━━━━━ EXCERPT TO READ
Picking (and picking up) fruit

What to do about fruit falling on a neighbor's (or from a neighbor's) tree is a question that comes up surprisingly often. In the best legal tradition, Findlaw finds that not saying anything definitive is the best path to accuracy in describing laws. You may have the right to pick fruit from your own fruit trees, or from trees in explicitly public spaces, picking fruit that overhangs your property might not be allowed even if trimming the trees is allowed. Any eight-year-old can tell you the workaround here: trim the entire fruit-bearing branch according to your legal right, but not any fruit directly. But, of course, taking legal advice from eight-year-olds is worse even than taking legal advice from lawyers. The truth is that it varies by jurisdiction and the mood of the judge on any particular day.

Writing for FindLaw, Brett Snider, Esq. advises that you ask your neighbors to collect their fruit, since it's impossible to predict the outcome of any possible legal action. Robert Rafii, another Esq., similarly advises that you might possibly have the legal right to pick fruit hanging above your own property, or even to eat fruit that has fallen on your property (via FindLaw). 

Nolo author Jedediah Mannis describes a possible situation in which neighbors may not enter your property to retrieve their fruit, but you also aren't allowed to pick up fallen fruit yourself. He calls this "anomalous," which is a very polite way of putting it.

Tree removal

Sometimes, the best course of action regarding a problem tree is to remove it. There are a lot of ways to get this done. Some municipalities will remove trees, and utility companies will often (and unceremoniously) take down trees that are a threat to their equipment.
━━━━━━━━━━
▶ [TRY IT]: Carry on the piece about fruit trees and neighbors' property from the end of its last paragraph, on tree removal.
━━━━━ ENTRIES SHOWN
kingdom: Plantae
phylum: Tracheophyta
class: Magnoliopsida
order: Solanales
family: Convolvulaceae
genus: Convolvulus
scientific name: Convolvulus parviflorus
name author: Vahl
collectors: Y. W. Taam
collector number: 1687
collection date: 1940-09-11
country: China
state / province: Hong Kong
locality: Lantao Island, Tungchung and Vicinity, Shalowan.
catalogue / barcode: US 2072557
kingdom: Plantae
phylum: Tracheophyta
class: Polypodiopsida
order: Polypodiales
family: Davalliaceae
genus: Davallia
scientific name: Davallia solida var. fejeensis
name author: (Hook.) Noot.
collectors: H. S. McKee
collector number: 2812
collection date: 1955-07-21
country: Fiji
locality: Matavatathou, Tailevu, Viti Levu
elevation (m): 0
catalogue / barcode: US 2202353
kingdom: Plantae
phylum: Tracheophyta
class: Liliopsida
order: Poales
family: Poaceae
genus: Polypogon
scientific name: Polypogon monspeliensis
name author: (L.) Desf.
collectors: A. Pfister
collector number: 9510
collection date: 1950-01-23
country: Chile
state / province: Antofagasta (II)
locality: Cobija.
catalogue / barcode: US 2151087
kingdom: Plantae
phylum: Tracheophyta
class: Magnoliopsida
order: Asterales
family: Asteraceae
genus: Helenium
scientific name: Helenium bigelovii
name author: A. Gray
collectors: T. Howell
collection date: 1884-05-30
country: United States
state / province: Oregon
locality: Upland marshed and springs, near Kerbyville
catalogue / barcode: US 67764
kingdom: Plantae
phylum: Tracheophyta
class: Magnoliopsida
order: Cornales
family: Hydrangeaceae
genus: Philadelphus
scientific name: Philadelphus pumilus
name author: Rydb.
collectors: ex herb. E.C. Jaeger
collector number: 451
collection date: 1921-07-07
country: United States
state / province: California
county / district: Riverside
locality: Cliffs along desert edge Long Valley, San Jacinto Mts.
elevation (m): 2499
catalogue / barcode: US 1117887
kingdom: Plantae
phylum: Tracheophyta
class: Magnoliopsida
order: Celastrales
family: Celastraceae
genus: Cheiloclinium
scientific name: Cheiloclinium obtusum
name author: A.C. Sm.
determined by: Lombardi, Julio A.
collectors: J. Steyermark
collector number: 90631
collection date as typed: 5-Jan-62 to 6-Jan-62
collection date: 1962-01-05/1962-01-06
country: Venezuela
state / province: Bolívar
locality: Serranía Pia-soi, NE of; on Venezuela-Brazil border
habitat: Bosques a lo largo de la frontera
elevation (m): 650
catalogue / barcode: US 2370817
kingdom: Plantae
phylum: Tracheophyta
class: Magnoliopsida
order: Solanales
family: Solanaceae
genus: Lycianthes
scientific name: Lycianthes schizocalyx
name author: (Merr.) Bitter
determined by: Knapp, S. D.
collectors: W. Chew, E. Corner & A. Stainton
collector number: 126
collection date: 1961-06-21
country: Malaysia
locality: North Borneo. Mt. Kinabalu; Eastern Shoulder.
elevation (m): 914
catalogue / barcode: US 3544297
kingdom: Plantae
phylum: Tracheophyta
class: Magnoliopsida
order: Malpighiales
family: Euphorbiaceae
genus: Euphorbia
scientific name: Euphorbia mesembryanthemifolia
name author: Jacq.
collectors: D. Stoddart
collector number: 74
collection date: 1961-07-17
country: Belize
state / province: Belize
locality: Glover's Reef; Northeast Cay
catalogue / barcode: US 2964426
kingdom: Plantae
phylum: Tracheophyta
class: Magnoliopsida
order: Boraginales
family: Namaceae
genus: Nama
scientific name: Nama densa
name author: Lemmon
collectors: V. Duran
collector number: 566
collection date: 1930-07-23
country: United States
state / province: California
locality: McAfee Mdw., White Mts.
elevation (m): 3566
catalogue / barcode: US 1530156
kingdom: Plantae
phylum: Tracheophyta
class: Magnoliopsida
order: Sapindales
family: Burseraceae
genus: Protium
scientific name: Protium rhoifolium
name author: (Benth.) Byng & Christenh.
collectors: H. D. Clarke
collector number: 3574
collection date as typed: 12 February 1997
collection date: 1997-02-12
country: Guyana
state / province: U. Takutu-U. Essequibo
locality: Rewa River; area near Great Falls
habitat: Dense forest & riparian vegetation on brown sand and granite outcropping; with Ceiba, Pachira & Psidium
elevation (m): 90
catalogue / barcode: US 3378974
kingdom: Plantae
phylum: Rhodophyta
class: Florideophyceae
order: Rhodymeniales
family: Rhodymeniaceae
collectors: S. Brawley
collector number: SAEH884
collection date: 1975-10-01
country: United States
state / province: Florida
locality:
━━━━━━━━━━
▶ [RESPONSE]:
You could do it yourself if you have the equipment and training, but you probably shouldn't. According to research from Rutgers published in the American Journal of Industrial Medicine, arborists have one of the most dangerous jobs in America. American Arborists explains that this is particularly true when cutting down trees because of the training and experience necessary to predict and manipulate the effects of physics on the falling tree.

If you want to hire an arborist to do it for you instead, hold on to your hat; this can get pricey. The average arborist consultation runs between $75 and $150, and that's before anything at all productive has gotten done. The average cost of tree removal is $750 (via Home Advisor). A number of factors affect the actual cost of taking down a tree, including the height of the tree, its condition, the type of tree, the urgency of the removal's timing, access to the tree, and geographical location. Removing multiple trees and additional services like stump grinding, wood chipping, and logging add more to the cost (via Home Advisor).

Don't make it a legal issue

If you can find a way to keep your tree issues out of the courts, everyone will usually be better off. Unless one or both parties experience a religious revelation or some other reorganization of their thought processes, their future relationship is unlikely to recover from a lawsuit.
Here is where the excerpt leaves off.